A 2013 KPMG report into gender balance in higher education looked at the ratio of women on university boards across the country and presented data which showed that 33% of all governing body members across 166 institutions were women.
HEFCE has set aspirations for this to be 40% for all English universities by 2020, and the Scottish Funding Council aims to achieve that level by 2018.
Our new research project run jointly by Minerva and Wonkhe involved mapping all university governing bodies in the UK during the latter part of 2015. We were interested to know whether there had been improvement in gender balance since 2013, and whether there were any consistent patterns revealed. Were some regions, or certain types of institution performing better than others?
The results were intriguing – with a first headline being that little has changed overall since 2013, and, in fact, the data suggest a very slight decline in representation of women on boards. Based upon what is publically available, of the total 3322 governors across the 169 institutions we looked at, 1130 are women: this amounts to 32%. It is not a significant change but it is moving in the wrong direction and does suggest that a lot more needs to be done if we are to reach the targets across the whole sector.
We then looked at the data by mission group, and again there is not a huge overall deviation. The Russell Group averages at 37% female membership on its boards, higher than Million+ with 35% and the Alliance with 32%. The group which had the lowest overall percentage was the Independent Universities Group, with a total of only 31%, although one of its members, Regent’s University, has one of the highest representation of women on its board in the country. We also looked at the data across regions, and found some interesting, although not massive overall deviations:
The South West, South East and North West all have above 35% female membership of their HEI boards, and the East Midlands and West Midlands have the lowest overall, at 30% and 31% respectively.
The data was most interesting to us when we looked at the full spread of institutions by percentage. Here the picture suddenly is very different. The spread ranges across the whole of the UK between as low as 15% and as high as 60%. 48 institutions already have over 40% representation (28% of the 169 institutions we looked at), and 55 have less than 30% (roughly 35%).
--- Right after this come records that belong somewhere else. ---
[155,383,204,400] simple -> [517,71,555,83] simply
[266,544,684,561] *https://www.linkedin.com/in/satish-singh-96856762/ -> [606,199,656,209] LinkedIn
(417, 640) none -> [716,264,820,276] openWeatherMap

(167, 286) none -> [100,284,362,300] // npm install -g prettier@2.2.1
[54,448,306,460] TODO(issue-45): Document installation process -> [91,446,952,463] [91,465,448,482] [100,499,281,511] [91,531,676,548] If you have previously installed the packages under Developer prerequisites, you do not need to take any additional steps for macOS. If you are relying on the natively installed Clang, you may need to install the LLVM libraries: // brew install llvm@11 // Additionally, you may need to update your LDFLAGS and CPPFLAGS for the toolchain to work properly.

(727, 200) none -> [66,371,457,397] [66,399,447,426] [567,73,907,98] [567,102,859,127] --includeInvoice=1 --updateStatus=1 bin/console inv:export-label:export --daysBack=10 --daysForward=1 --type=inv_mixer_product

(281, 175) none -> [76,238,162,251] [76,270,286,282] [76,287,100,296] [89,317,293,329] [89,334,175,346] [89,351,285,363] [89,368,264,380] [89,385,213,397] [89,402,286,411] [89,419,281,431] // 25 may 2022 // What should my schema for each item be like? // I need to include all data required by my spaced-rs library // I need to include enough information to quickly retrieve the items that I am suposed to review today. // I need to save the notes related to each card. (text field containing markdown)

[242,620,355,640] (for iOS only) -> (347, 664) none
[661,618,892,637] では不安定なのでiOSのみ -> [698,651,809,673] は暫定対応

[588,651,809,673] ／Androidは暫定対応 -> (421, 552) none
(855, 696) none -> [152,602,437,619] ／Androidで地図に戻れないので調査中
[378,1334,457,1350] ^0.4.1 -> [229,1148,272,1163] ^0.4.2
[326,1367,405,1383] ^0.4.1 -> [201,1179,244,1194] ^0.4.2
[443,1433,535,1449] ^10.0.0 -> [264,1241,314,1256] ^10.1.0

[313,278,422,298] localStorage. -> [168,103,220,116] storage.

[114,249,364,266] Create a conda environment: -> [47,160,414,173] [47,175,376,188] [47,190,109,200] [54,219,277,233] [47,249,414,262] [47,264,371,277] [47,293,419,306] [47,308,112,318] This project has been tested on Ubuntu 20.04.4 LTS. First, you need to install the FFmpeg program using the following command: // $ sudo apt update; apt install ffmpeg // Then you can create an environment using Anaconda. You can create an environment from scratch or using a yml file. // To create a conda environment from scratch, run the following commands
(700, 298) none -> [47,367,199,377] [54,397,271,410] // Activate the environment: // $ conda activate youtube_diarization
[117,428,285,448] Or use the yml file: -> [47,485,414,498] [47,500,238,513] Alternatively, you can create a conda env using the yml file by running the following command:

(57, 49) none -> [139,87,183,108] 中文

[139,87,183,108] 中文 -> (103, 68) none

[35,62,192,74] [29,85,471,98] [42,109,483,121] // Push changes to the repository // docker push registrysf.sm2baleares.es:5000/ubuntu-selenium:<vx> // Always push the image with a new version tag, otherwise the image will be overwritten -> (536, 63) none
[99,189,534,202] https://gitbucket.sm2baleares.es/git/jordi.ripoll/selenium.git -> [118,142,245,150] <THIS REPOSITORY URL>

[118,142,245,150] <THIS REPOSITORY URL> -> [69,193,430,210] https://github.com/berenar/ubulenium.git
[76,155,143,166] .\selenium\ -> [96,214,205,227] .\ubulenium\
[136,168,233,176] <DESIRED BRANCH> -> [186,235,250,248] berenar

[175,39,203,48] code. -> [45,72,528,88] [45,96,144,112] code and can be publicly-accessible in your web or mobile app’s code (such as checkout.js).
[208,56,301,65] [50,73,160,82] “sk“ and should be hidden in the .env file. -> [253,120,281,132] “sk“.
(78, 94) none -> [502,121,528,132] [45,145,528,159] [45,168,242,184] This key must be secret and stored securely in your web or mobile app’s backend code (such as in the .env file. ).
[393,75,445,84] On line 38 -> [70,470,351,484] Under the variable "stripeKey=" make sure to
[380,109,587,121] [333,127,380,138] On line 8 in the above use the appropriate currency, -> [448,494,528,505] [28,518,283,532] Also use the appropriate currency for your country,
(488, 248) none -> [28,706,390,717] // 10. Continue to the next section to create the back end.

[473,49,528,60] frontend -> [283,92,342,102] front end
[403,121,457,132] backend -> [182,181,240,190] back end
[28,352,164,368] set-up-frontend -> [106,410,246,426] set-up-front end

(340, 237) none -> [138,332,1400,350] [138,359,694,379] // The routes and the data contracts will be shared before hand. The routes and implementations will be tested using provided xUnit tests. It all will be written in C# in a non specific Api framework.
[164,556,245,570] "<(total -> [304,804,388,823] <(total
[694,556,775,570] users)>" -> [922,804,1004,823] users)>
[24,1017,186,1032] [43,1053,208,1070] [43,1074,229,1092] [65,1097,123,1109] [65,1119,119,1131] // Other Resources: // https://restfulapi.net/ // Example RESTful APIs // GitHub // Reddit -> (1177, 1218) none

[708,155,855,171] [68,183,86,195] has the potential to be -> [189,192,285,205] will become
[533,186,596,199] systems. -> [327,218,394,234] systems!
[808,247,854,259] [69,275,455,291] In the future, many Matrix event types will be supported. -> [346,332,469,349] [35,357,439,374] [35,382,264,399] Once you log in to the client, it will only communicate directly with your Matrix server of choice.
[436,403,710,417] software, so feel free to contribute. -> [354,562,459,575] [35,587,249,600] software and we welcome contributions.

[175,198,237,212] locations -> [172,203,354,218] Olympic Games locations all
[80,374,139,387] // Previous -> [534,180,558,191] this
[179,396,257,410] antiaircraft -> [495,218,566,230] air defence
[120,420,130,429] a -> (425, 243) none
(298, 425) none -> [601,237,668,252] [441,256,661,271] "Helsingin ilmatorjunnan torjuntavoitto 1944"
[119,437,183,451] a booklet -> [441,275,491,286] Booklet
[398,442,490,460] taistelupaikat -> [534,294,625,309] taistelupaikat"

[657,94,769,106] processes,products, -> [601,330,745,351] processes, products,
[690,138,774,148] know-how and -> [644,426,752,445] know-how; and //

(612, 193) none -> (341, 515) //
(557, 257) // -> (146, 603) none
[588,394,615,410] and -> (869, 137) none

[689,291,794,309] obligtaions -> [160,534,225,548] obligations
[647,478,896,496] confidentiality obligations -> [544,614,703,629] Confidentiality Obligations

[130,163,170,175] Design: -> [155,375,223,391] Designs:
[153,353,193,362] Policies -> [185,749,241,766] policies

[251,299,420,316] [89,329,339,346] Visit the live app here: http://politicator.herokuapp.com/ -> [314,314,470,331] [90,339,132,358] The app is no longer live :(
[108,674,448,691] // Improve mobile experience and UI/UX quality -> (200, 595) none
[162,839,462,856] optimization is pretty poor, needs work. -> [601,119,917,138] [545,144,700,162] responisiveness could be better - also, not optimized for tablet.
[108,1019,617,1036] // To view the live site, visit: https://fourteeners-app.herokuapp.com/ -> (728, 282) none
Or put more clearly, over a third of universities in the country have less than 30% representation of women on their governing bodies. On the other hand, nearly a third already exceeds the HEFCE/SFC targets.
Looking at the institutions which have lowest gender balance on their boards, a theme seems to be that, if you are a small specialist institution focused on animals, agriculture or medicine, it can be difficult to achieve balance. Conversely, small specialist and institutions known for work with the creative industries tend to be amongst the most balanced: Plymouth College of Art, Bath Spa, the Royal College of Art, Glasgow School of Art, Ravensbourne and Falmouth all were in the top fifteen in the country in terms of gender balance. Three Russell Group Universities are also in the top fifteen – Exeter, Manchester and QMUL.
|Trinity Laban Conservatoire of Music and Dance|
|Glasgow School of Art|
|Queen Mary University of London|
|University of Sussex|
|University of St Mark and St John|
|University of Manchester|
|Royal College of Art|
|Bath Spa University|
|Liverpool John Moores University|
|University of Exeter|
|Plymouth College of Art|
|Bucks New University|
The top fifteen universities in the country for highest level of female membership of governing bodies, all above 47%
We discussed these figures with some of the institutional heads and Chairs. The consistent message was that none of them had achieved this by accident but only through making achieving a more balanced board an absolute priority. Although a number of the institutions in the top fifteen have female vice chancellors, the data set overall doesn’t conclusively suggest that an institution with a woman as either Chair or VC is more likely to have a balanced board: a positive implication of this being that male leaders are increasingly taking the issue seriously. It will be interesting to see how the overall balance evolves in the sector in the coming years.
It is worth noting as we plan to present more snapshots of this research, that we fully acknowledge that the dataset has flaws. For one thing the situation is extremely fluid – HEI board members rotate on and off on a regular basis, and individual institutional board composition is always evolving. For another, we might hypothesise that some institutions might update the information more speedily than others. It was also suggested to us during this research that some board members might not want their information made public on a website, although we wonder how many institutions would feel comfortable having a board member who was ashamed to be publically associated with them. We, therefore, acknowledge that our data set is not perfect, but we are confident of its overall thoroughness and robustness. We are eager to engage with anyone who wants to discuss the project further, and would welcome ideas on how it might develop. Over the coming weeks, we will present a number of different views of the data, which also looked at many other aspects of board composition.